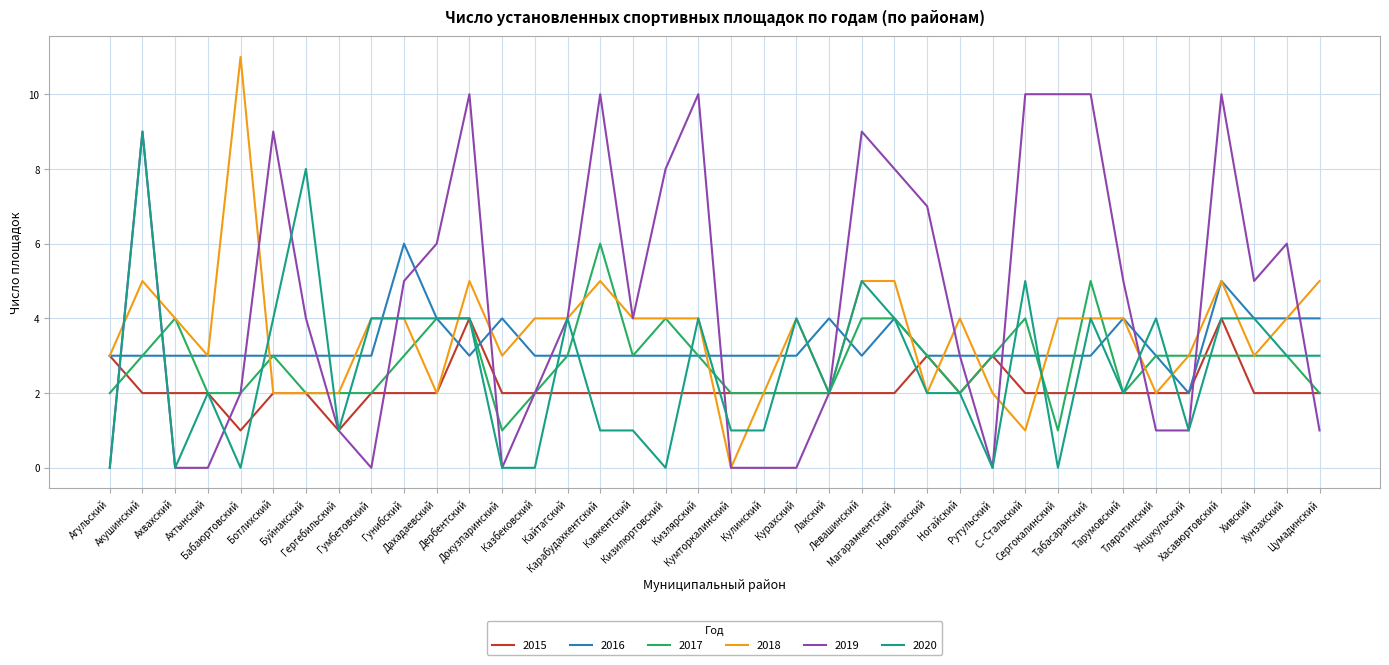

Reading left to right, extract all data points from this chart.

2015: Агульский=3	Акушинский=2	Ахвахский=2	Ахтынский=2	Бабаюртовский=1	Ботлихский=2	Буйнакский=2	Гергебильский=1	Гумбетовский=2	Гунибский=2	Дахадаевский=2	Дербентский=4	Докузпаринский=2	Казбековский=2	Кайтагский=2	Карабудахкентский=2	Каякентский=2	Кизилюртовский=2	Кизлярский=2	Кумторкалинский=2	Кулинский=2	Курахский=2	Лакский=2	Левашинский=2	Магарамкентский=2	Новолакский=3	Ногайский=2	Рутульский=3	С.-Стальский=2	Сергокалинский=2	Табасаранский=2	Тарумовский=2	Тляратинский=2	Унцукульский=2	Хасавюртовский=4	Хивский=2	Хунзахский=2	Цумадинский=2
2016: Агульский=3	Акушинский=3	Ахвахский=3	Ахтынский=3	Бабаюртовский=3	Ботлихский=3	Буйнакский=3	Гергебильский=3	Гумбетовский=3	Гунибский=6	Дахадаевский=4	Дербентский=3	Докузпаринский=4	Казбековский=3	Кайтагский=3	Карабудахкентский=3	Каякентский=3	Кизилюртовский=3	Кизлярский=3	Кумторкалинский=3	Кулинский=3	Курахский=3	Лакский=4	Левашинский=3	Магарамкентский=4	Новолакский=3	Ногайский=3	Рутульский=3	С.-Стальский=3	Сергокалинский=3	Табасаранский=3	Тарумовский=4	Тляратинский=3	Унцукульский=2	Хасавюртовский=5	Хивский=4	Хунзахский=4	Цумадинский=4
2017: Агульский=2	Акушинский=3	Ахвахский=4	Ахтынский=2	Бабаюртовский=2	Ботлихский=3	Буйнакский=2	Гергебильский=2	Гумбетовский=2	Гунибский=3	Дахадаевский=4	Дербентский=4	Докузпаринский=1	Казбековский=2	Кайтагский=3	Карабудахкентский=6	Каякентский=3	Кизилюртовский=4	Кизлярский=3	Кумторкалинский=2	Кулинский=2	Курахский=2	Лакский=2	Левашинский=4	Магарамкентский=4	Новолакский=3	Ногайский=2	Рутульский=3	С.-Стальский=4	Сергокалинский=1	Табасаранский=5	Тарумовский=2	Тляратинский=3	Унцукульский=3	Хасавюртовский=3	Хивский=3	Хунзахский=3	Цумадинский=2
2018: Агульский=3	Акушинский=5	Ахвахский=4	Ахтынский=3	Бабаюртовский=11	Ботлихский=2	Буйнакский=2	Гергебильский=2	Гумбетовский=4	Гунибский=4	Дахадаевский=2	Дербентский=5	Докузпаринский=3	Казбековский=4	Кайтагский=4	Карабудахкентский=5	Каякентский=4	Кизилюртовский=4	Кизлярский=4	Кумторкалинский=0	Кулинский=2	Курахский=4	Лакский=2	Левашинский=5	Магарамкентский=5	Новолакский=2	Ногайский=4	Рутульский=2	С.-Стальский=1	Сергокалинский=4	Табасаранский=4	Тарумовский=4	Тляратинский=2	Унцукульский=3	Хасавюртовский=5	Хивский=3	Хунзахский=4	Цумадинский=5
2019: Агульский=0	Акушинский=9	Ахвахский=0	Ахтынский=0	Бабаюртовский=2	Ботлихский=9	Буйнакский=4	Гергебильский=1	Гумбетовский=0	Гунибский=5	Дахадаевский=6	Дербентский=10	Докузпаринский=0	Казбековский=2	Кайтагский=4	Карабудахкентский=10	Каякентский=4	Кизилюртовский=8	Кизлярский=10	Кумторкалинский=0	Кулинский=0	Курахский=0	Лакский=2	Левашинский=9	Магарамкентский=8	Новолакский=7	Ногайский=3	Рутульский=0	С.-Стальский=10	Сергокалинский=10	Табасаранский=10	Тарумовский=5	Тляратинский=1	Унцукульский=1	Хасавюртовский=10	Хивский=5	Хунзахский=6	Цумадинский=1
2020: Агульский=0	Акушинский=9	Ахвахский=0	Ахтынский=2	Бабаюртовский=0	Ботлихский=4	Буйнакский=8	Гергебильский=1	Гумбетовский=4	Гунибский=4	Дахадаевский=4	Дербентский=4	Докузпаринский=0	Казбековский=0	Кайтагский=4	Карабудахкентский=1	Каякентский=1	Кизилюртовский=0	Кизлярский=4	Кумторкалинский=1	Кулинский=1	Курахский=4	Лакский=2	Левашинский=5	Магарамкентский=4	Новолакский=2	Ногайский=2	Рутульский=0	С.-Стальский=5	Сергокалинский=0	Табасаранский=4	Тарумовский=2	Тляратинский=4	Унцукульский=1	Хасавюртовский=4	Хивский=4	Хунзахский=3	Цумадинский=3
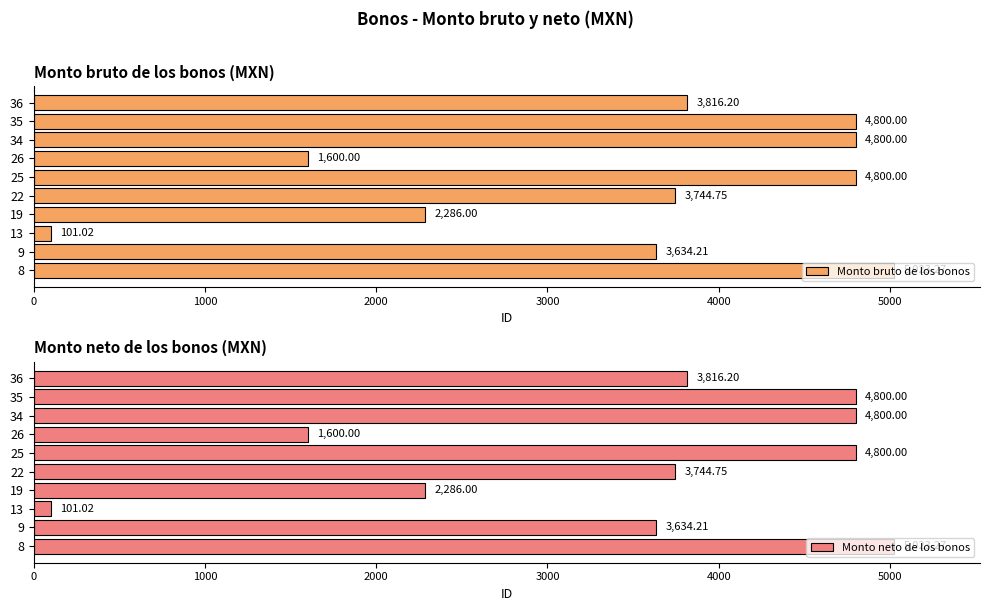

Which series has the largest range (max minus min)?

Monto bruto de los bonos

+---+

THE PROBLEM:
Reproduce the entire listing with "chart" changed to "graph" and everything else unchanged. Omit the pictures.

THE ANSWER:
Reading left to right, extract all data points from this graph.

2015: Агульский=3	Акушинский=2	Ахвахский=2	Ахтынский=2	Бабаюртовский=1	Ботлихский=2	Буйнакский=2	Гергебильский=1	Гумбетовский=2	Гунибский=2	Дахадаевский=2	Дербентский=4	Докузпаринский=2	Казбековский=2	Кайтагский=2	Карабудахкентский=2	Каякентский=2	Кизилюртовский=2	Кизлярский=2	Кумторкалинский=2	Кулинский=2	Курахский=2	Лакский=2	Левашинский=2	Магарамкентский=2	Новолакский=3	Ногайский=2	Рутульский=3	С.-Стальский=2	Сергокалинский=2	Табасаранский=2	Тарумовский=2	Тляратинский=2	Унцукульский=2	Хасавюртовский=4	Хивский=2	Хунзахский=2	Цумадинский=2
2016: Агульский=3	Акушинский=3	Ахвахский=3	Ахтынский=3	Бабаюртовский=3	Ботлихский=3	Буйнакский=3	Гергебильский=3	Гумбетовский=3	Гунибский=6	Дахадаевский=4	Дербентский=3	Докузпаринский=4	Казбековский=3	Кайтагский=3	Карабудахкентский=3	Каякентский=3	Кизилюртовский=3	Кизлярский=3	Кумторкалинский=3	Кулинский=3	Курахский=3	Лакский=4	Левашинский=3	Магарамкентский=4	Новолакский=3	Ногайский=3	Рутульский=3	С.-Стальский=3	Сергокалинский=3	Табасаранский=3	Тарумовский=4	Тляратинский=3	Унцукульский=2	Хасавюртовский=5	Хивский=4	Хунзахский=4	Цумадинский=4
2017: Агульский=2	Акушинский=3	Ахвахский=4	Ахтынский=2	Бабаюртовский=2	Ботлихский=3	Буйнакский=2	Гергебильский=2	Гумбетовский=2	Гунибский=3	Дахадаевский=4	Дербентский=4	Докузпаринский=1	Казбековский=2	Кайтагский=3	Карабудахкентский=6	Каякентский=3	Кизилюртовский=4	Кизлярский=3	Кумторкалинский=2	Кулинский=2	Курахский=2	Лакский=2	Левашинский=4	Магарамкентский=4	Новолакский=3	Ногайский=2	Рутульский=3	С.-Стальский=4	Сергокалинский=1	Табасаранский=5	Тарумовский=2	Тляратинский=3	Унцукульский=3	Хасавюртовский=3	Хивский=3	Хунзахский=3	Цумадинский=2
2018: Агульский=3	Акушинский=5	Ахвахский=4	Ахтынский=3	Бабаюртовский=11	Ботлихский=2	Буйнакский=2	Гергебильский=2	Гумбетовский=4	Гунибский=4	Дахадаевский=2	Дербентский=5	Докузпаринский=3	Казбековский=4	Кайтагский=4	Карабудахкентский=5	Каякентский=4	Кизилюртовский=4	Кизлярский=4	Кумторкалинский=0	Кулинский=2	Курахский=4	Лакский=2	Левашинский=5	Магарамкентский=5	Новолакский=2	Ногайский=4	Рутульский=2	С.-Стальский=1	Сергокалинский=4	Табасаранский=4	Тарумовский=4	Тляратинский=2	Унцукульский=3	Хасавюртовский=5	Хивский=3	Хунзахский=4	Цумадинский=5
2019: Агульский=0	Акушинский=9	Ахвахский=0	Ахтынский=0	Бабаюртовский=2	Ботлихский=9	Буйнакский=4	Гергебильский=1	Гумбетовский=0	Гунибский=5	Дахадаевский=6	Дербентский=10	Докузпаринский=0	Казбековский=2	Кайтагский=4	Карабудахкентский=10	Каякентский=4	Кизилюртовский=8	Кизлярский=10	Кумторкалинский=0	Кулинский=0	Курахский=0	Лакский=2	Левашинский=9	Магарамкентский=8	Новолакский=7	Ногайский=3	Рутульский=0	С.-Стальский=10	Сергокалинский=10	Табасаранский=10	Тарумовский=5	Тляратинский=1	Унцукульский=1	Хасавюртовский=10	Хивский=5	Хунзахский=6	Цумадинский=1
2020: Агульский=0	Акушинский=9	Ахвахский=0	Ахтынский=2	Бабаюртовский=0	Ботлихский=4	Буйнакский=8	Гергебильский=1	Гумбетовский=4	Гунибский=4	Дахадаевский=4	Дербентский=4	Докузпаринский=0	Казбековский=0	Кайтагский=4	Карабудахкентский=1	Каякентский=1	Кизилюртовский=0	Кизлярский=4	Кумторкалинский=1	Кулинский=1	Курахский=4	Лакский=2	Левашинский=5	Магарамкентский=4	Новолакский=2	Ногайский=2	Рутульский=0	С.-Стальский=5	Сергокалинский=0	Табасаранский=4	Тарумовский=2	Тляратинский=4	Унцукульский=1	Хасавюртовский=4	Хивский=4	Хунзахский=3	Цумадинский=3

Which series has the largest range (max minus min)?

Monto bruto de los bonos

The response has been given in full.